Other stories involved people getting lost in its vast corridors – which needn’t have been exaggerated; within months of its completion, The New York Times called it “the great, concrete doughnut of a building where the War Department now lives . . . a maze of corridors, ramps and roads.” In 1992, in an article commemorating the building’s 50th anniversary, American Heritage magazine included this anecdote:
Another tale told of a woman who rushed up to a guard and exclaimed, “Quick! You have got to get me out of here. I’m about to have a baby.” The guard remonstrated, “You never should have come in here in that condition.” “I wasn’t when I came in,” she snapped back.
The denotation of a single office number was a difficult code for newcomers to crack, as the Army deputy chief of staff spelled out for new employees in an orientation pamphlet:
… Thus office number 3E210 is on the third floor, in the E Ring, about two tenths of the way around the E Ring in the clockwise direction, starting from the middle of the concourse … Here is your first quiz: find Room BG634A in the Pentagon and report back here. You have ten minutes. (Hint: to make sure you can find your way to turn in your paper, use a ball of string.)

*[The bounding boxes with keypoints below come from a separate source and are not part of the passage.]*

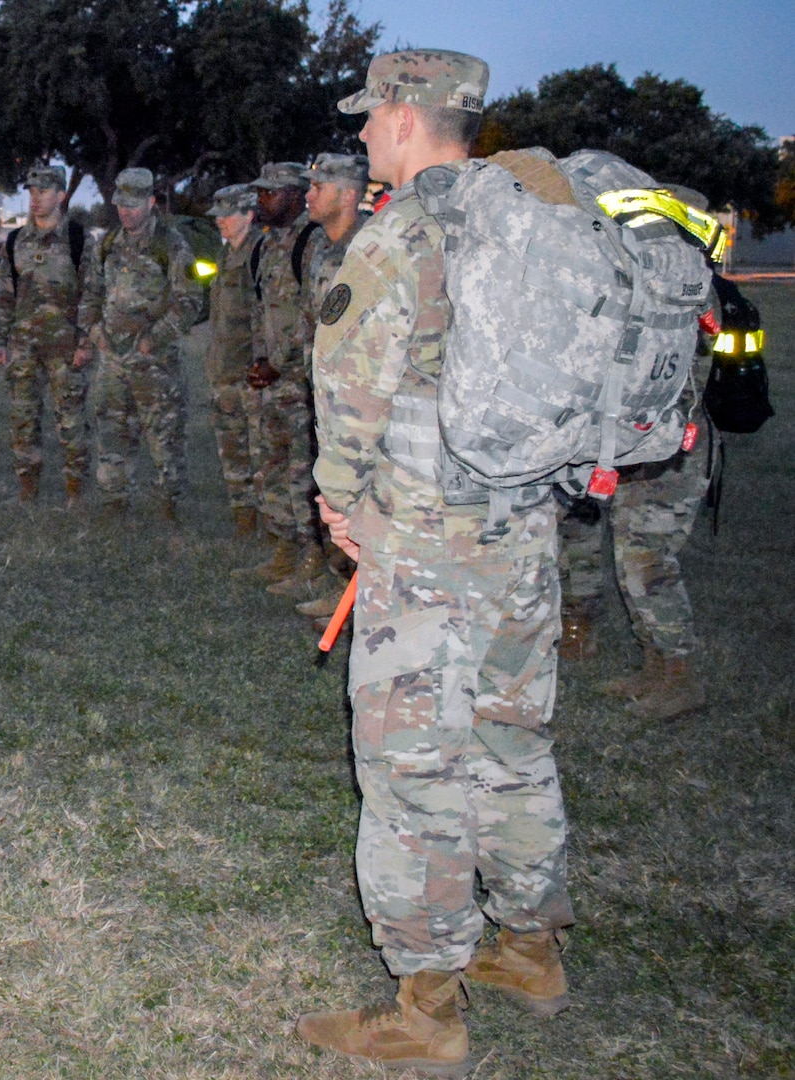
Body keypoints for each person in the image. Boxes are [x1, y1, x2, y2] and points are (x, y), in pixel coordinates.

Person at [298, 50, 574, 1076]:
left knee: (412, 767)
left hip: (423, 550)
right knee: (512, 741)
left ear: (408, 118)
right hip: (523, 536)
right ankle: (533, 950)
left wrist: (339, 503)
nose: (364, 135)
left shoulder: (400, 234)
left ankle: (426, 1009)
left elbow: (350, 392)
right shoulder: (528, 221)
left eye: (372, 119)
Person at [557, 187, 715, 719]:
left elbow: (682, 383)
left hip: (671, 450)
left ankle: (679, 674)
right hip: (639, 444)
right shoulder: (662, 281)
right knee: (629, 556)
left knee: (647, 563)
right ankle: (655, 666)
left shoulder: (690, 290)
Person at [75, 168, 202, 520]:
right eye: (121, 205)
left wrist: (154, 338)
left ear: (151, 202)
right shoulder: (108, 245)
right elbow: (90, 295)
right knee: (112, 434)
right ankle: (114, 505)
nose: (126, 211)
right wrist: (95, 332)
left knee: (165, 439)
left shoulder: (171, 244)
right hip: (112, 359)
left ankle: (171, 509)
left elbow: (190, 301)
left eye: (133, 205)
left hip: (155, 364)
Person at [294, 152, 372, 621]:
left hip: (363, 403)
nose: (309, 194)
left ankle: (365, 596)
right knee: (332, 495)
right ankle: (339, 583)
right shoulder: (318, 249)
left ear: (346, 194)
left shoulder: (373, 248)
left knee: (362, 499)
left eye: (319, 187)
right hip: (324, 398)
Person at [247, 161, 329, 593]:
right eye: (260, 193)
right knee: (273, 468)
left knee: (305, 474)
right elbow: (262, 310)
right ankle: (285, 548)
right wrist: (261, 358)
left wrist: (283, 363)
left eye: (270, 193)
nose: (262, 201)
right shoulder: (266, 246)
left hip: (302, 383)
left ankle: (314, 558)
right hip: (273, 383)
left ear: (296, 196)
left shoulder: (313, 244)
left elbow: (318, 316)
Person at [0, 165, 90, 506]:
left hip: (66, 349)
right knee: (23, 419)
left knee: (71, 422)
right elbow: (7, 293)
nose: (36, 199)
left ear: (61, 195)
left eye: (44, 191)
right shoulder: (16, 240)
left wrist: (86, 341)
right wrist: (0, 339)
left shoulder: (78, 239)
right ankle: (27, 491)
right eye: (32, 192)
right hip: (23, 347)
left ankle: (75, 493)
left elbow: (92, 294)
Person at [203, 183, 265, 537]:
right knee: (232, 453)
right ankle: (244, 523)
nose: (220, 222)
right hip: (223, 372)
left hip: (249, 375)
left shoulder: (261, 253)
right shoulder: (226, 255)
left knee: (261, 455)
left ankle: (274, 529)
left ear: (249, 215)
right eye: (218, 216)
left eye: (227, 215)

Life magazine reported that a typical new Pentagon arrival was “as confused as a fresh rat in a psychologist’s maze.” President Dwight D. Eisenhower, the World War II hero and former Army chief of staff, later wrote: “One had to give the building his grudging admiration; it had apparently been designed to confuse any enemy who might infiltrate it.”
During the 1950s, another myth sprang up concerning the hot dog stand in the center of the building’s inner courtyard: Every day around noon, the story went, Soviet satellites captured images of top military brass entering the building in the courtyard, and so, assuming it was the entrance to an important command-and-control bunker, kept at least two nuclear warheads aimed at it. The “world’s most dangerous hot dog stand,” also nicknamed “Café Ground Zero,” was replaced by a new eatery, the Center Court Café, in 2008.
The Pentagon’s massive physical, psychological, and geopolitical presence has given rise to more serious cultural debates. Architecturally, it’s the world’s largest example of the austere “Stripped Classical” style, manifested in an outer façade of Indiana limestone, simple columns, and minimal finishes and ornamentation, a look Newsweek magazine derided as “penitentiary-like.” Other observers have admired its simple style and its low elevation; it’s both imposing and subdued. “Large as the Pentagon was,” Vogel observed, “it barely made a ripple on the landscape.”